Mortgage flows were active and two-way again last week. The week started off with good buying on a combination of paydown reinvestment and a Treasury market rally. There was better buying in both 30s and 15s from the real and fast money crowd, and overseas buyers made a modest appearance as well. Within the 30-year sector, 5s benefited from short covering; 5.5s saw two-way flows, while 6s were hit by selling to move down in coupon. Meanwhile, strong originator selling also weighed on 6s. By mid-week, however, the buying turned to selling as the market sold off with the weak five-year Treasury auction. Investors reversed earlier trades and were moving up into 6% coupons and Dwarf 5s. In early trading Thursday, spreads were tighter on light buying and limited originator selling. Most investors were awaiting the results of the 10-year Treasury auction - which went well. Expectations are that MBS buying will pick up as near-term sentiment improves.

Heading into this week, there is inflation data on Tuesday and Wednesday to get through. Other activities related to mortgages include the 48-hour notification beginning on Tuesday for 15-year MBS and on Thursday for 30-year GNMAs. Overall, mortgages remain sensitive to market direction. Stable to firm yields should attract buying in MBS, while a 4.70% 10-year Treasury yield could see another round of servicer selling.
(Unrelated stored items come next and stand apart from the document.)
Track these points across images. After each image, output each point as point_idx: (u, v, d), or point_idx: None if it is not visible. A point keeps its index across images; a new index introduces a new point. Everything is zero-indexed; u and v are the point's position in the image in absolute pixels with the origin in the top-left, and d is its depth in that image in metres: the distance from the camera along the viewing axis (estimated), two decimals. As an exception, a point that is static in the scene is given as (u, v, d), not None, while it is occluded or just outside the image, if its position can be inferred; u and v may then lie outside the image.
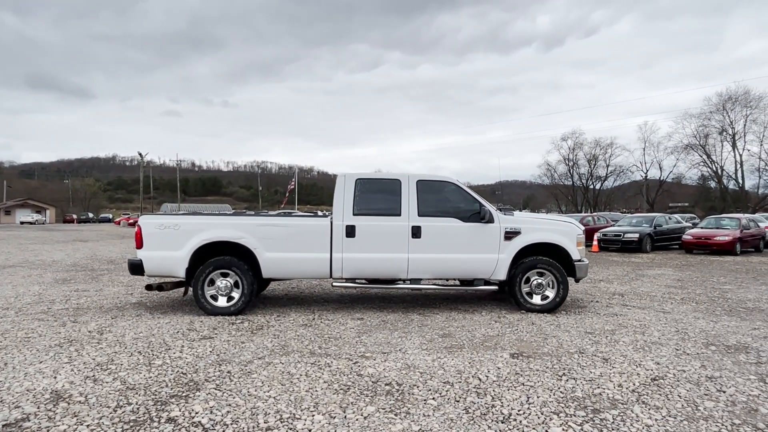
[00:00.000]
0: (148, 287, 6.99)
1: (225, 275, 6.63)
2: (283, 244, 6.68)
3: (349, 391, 3.86)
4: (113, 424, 3.25)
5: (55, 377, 4.10)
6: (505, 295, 7.46)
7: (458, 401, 3.67)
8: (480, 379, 4.14)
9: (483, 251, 6.82)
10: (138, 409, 3.49)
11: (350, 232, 6.69)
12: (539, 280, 6.88)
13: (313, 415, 3.40)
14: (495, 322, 6.30)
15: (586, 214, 27.19)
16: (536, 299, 6.89)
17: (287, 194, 78.08)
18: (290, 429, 3.19)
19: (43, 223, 69.72)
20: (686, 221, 24.39)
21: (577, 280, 7.18)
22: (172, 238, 6.63)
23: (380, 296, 8.16)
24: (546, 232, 6.94)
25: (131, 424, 3.25)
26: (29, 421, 3.28)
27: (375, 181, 7.07)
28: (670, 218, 21.95)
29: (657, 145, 56.38)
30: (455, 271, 6.95)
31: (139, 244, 6.66)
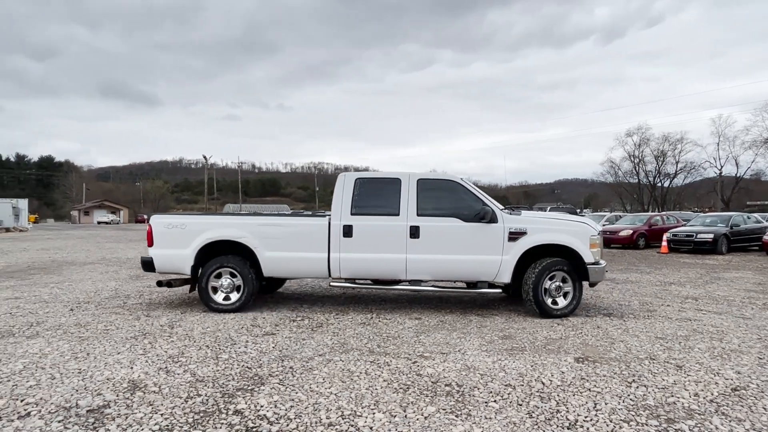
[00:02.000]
0: (159, 283, 7.22)
1: (227, 273, 6.80)
2: (283, 243, 6.76)
3: (408, 390, 3.85)
4: (185, 413, 3.41)
5: (131, 367, 4.36)
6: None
7: (521, 405, 3.58)
8: (543, 383, 4.02)
9: (485, 252, 6.49)
10: (207, 400, 3.64)
11: (347, 231, 6.64)
12: (548, 284, 6.45)
13: (373, 413, 3.42)
14: (557, 324, 6.10)
15: (654, 214, 25.84)
16: (549, 301, 6.48)
17: (343, 194, 79.36)
18: (352, 426, 3.23)
19: (118, 223, 74.43)
20: (767, 221, 22.65)
21: (591, 285, 6.74)
22: (179, 237, 6.87)
23: (437, 297, 8.11)
24: (554, 233, 6.50)
25: (201, 414, 3.40)
26: (109, 408, 3.49)
27: (375, 180, 6.96)
28: (748, 217, 20.47)
29: (733, 140, 52.69)
30: (456, 272, 6.66)
31: (150, 243, 6.96)
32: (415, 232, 6.54)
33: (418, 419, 3.33)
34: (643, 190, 63.40)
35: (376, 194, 6.82)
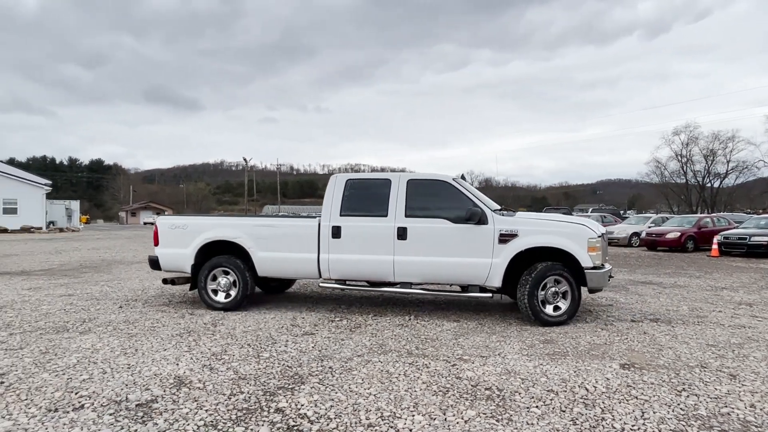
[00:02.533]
0: (164, 281, 7.54)
1: (224, 272, 6.98)
2: (275, 243, 6.86)
3: (448, 393, 3.82)
4: (228, 410, 3.48)
5: (177, 364, 4.49)
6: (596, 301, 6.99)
7: (564, 411, 3.50)
8: (587, 390, 3.91)
9: (474, 255, 6.24)
10: (249, 398, 3.71)
11: (336, 233, 6.63)
12: (543, 290, 6.08)
13: (413, 415, 3.40)
14: (601, 329, 5.93)
15: (703, 215, 24.80)
16: (546, 308, 6.11)
17: (380, 196, 79.64)
18: (391, 427, 3.23)
19: (163, 224, 76.66)
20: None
21: (591, 292, 6.34)
22: (181, 237, 7.15)
23: (477, 300, 8.01)
24: (547, 235, 6.14)
25: (244, 411, 3.47)
26: (157, 402, 3.61)
27: (365, 181, 6.97)
28: (807, 219, 19.33)
29: (789, 137, 49.82)
30: (445, 275, 6.48)
31: (156, 242, 7.29)
32: (402, 233, 6.41)
33: (458, 423, 3.30)
34: (691, 190, 60.84)
35: (366, 195, 6.79)
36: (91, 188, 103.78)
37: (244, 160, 69.72)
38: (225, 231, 7.05)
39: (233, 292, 6.96)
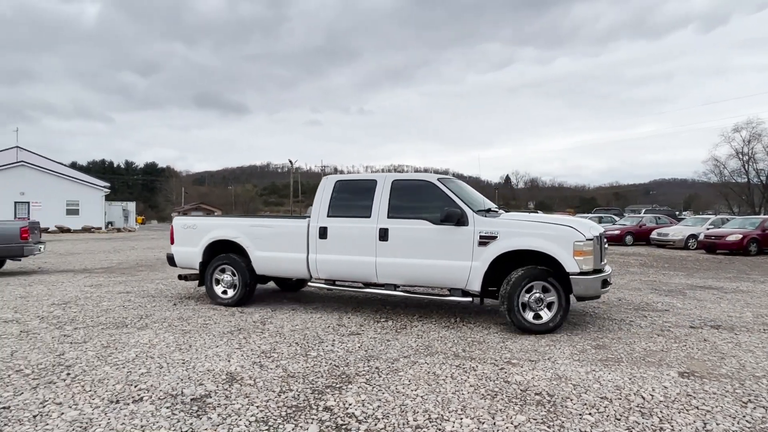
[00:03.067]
0: (179, 277, 8.04)
1: (226, 270, 7.34)
2: (270, 243, 7.08)
3: (496, 397, 3.76)
4: (278, 407, 3.55)
5: (228, 360, 4.62)
6: (670, 305, 6.69)
7: (619, 419, 3.37)
8: (644, 398, 3.75)
9: (454, 257, 6.02)
10: (298, 395, 3.78)
11: (323, 233, 6.71)
12: (526, 296, 5.72)
13: (461, 418, 3.37)
14: (657, 335, 5.69)
15: (767, 217, 23.34)
16: (528, 316, 5.75)
17: (423, 197, 79.45)
18: (439, 430, 3.20)
19: (212, 224, 79.11)
20: None
21: (579, 299, 5.87)
22: (192, 236, 7.63)
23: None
24: (528, 238, 5.74)
25: (293, 408, 3.53)
26: (210, 398, 3.73)
27: (353, 182, 7.01)
28: None
29: None
30: (426, 278, 6.31)
31: (172, 241, 7.85)
32: (384, 234, 6.35)
33: (507, 428, 3.24)
34: (753, 190, 57.45)
35: (353, 197, 6.80)
36: (146, 190, 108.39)
37: (290, 162, 71.13)
38: (227, 231, 7.42)
39: (235, 289, 7.28)
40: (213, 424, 3.27)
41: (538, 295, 5.73)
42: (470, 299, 6.12)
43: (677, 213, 42.00)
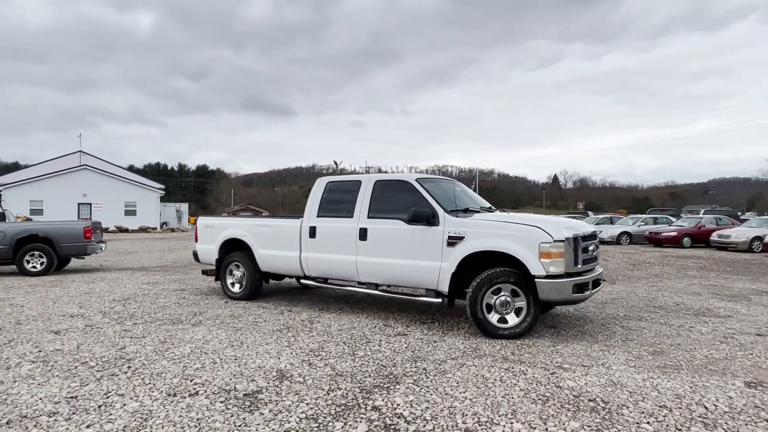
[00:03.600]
0: (203, 272, 8.69)
1: (237, 267, 7.93)
2: (270, 242, 7.50)
3: (548, 402, 3.67)
4: (327, 405, 3.60)
5: (278, 358, 4.72)
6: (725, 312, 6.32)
7: (680, 429, 3.22)
8: (706, 408, 3.57)
9: (425, 257, 5.96)
10: (347, 394, 3.81)
11: (312, 233, 6.97)
12: (492, 299, 5.55)
13: (511, 423, 3.30)
14: (720, 342, 5.39)
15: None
16: (493, 319, 5.55)
17: (468, 197, 78.69)
18: (489, 433, 3.15)
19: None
20: None
21: (546, 304, 5.64)
22: (210, 235, 8.33)
23: (574, 306, 7.62)
24: (493, 239, 5.54)
25: (342, 407, 3.56)
26: (262, 394, 3.81)
27: (341, 183, 7.16)
28: None
29: None
30: (401, 277, 6.26)
31: (196, 239, 8.62)
32: (363, 234, 6.46)
33: (560, 434, 3.15)
34: (825, 189, 53.59)
35: (340, 197, 6.97)
36: (198, 192, 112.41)
37: (335, 163, 72.08)
38: (236, 230, 7.95)
39: (242, 285, 7.85)
40: (265, 419, 3.34)
41: (504, 298, 5.54)
42: (440, 300, 6.03)
43: (739, 214, 39.73)
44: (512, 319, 5.52)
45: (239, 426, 3.25)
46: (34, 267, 11.17)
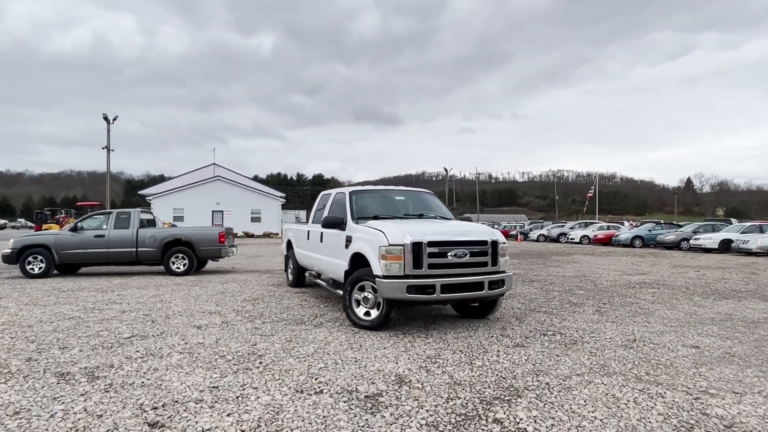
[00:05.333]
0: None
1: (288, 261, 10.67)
2: (297, 242, 9.81)
3: (693, 430, 3.30)
4: (447, 413, 3.57)
5: (396, 362, 4.79)
6: None
7: None
8: None
9: (338, 257, 7.13)
10: (466, 404, 3.75)
11: (307, 236, 9.01)
12: (358, 294, 6.37)
13: (650, 450, 3.02)
14: None
15: None
16: (360, 312, 6.35)
17: (586, 203, 73.96)
18: (625, 459, 2.91)
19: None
20: None
21: (387, 301, 5.98)
22: (284, 237, 11.02)
23: (720, 319, 6.80)
24: (359, 242, 6.49)
25: (462, 417, 3.51)
26: (382, 396, 3.89)
27: (324, 197, 8.88)
28: None
29: None
30: (335, 273, 7.38)
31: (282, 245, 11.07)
32: (321, 237, 8.01)
33: (710, 467, 2.81)
34: None
35: (322, 208, 8.60)
36: (314, 200, 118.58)
37: (445, 170, 71.99)
38: (288, 234, 10.67)
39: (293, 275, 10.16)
40: (386, 422, 3.40)
41: (367, 294, 6.28)
42: (340, 291, 6.97)
43: None
44: (374, 313, 6.24)
45: (362, 427, 3.34)
46: (178, 267, 12.53)
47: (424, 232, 6.05)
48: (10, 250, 12.08)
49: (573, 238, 35.18)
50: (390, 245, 5.88)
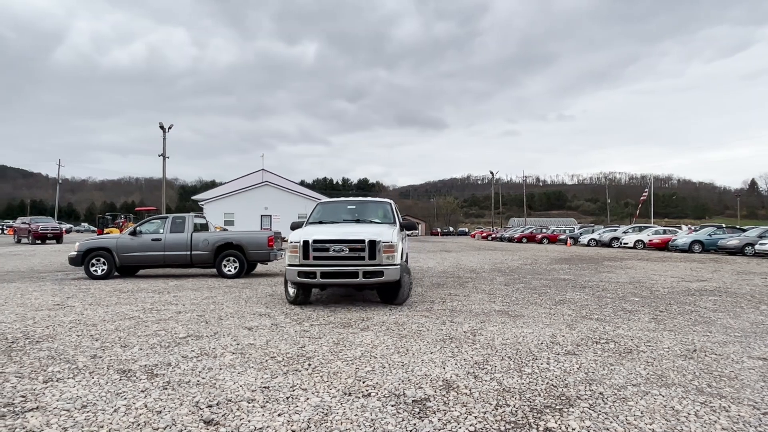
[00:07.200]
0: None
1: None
2: None
3: (762, 447, 3.11)
4: (496, 420, 3.51)
5: (443, 368, 4.76)
6: None
7: None
8: None
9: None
10: (516, 412, 3.68)
11: None
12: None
13: (714, 466, 2.87)
14: None
15: None
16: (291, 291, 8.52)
17: (639, 206, 71.01)
18: (686, 475, 2.78)
19: (416, 236, 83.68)
20: None
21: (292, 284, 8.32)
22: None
23: (787, 333, 6.37)
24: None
25: (512, 425, 3.45)
26: (430, 401, 3.87)
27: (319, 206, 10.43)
28: None
29: None
30: None
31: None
32: None
33: (782, 488, 2.64)
34: None
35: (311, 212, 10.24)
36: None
37: (491, 173, 71.06)
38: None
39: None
40: (434, 427, 3.39)
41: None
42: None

Analysts neutral to slightly negative

Analysts remained mostly neutral to slightly negative last week despite the improved valuations. For example, JPMorgan Securities analysts said that fundamental problems remain in the sector as the Federal Open Market Committee continues tightening, leading to more selling potential. Credit Suisse First Boston analysts are concerned with the increase in servicer selling and the potential for higher volatility due to uncertainty surrounding the inflation outlook, rates, the curve, and FOMC activity in 2006.

Mortgage application activity rises

Mortgage application activity increased slightly for the week ending Nov. 4. According to the Mortgage Bankers Association, the Refinance Index slipped 3.40% to 1799 while the Purchase Index rose 6.40% to 466. As a percentage of total application activity, refinancings were 41.7% versus 43.6% previously. Meanwhile, ARM share increased to 31.6% from 29.4% by number of loans. By dollar volume, ARM share increased to 47% from 45%. This is the highest it's been since this spring when volume ranged mostly between 48% and 50%.

Freddie Mac reported further increases in mortgage rates last week. The 30-year fixed mortgage rate averaged 6.36%, up from 6.31% the previous week. This is the highest the 30-year mortgage rate has been since September 2003, when it hit 6.44%. Meanwhile, 15-year mortgage rates increased to 5.89%, up four basis points; 5/1 hybrids reported in at 5.81% versus 5.76% previously; and the one-year ARM rate rose three basis points to 5.12%.

October prepays mostly in line with expectations

The October prepayment report - released Nov. 4 - was essentially uneventful. In general, FNMA 4.5s, 5s, 5.5s, and 6.5s were more or less in line at 5% to 6% slower versus consensus expectations of 7% to 8%. Speeds on 2004 and 2003 6s, however, actually increased. In a report from JPMorgan, analysts noted that the larger Fannie Mae servicers had increases in speeds for these vintages while the smaller servicers slowed. Lehman analysts attribute the slight increase to higher pull-through as refinancers locked in as mortgage rates started climbing in October.

Speeds on FHLMC PC Golds were mostly lower - including 6% coupons - with similar to slightly larger declines in FNMAs. It is noteworthy that in the 2003 and 2004 6% vintages, speeds on Golds are four to five CPR slower than FNMAs. Analysts aren't sure why there is such a large difference, or if it will carry forward. The Ginnie Mae report was also unremarkable, with speeds continuing to prepay faster than conventional counterparts.

Fixed-rate paydowns totaled about $52 billion, according to JPMorgan. Net fixed rate issuance was approximately $20 billion, analysts added, with 30-year issuance increasing $24 billion while 15-years fell by $4 billion.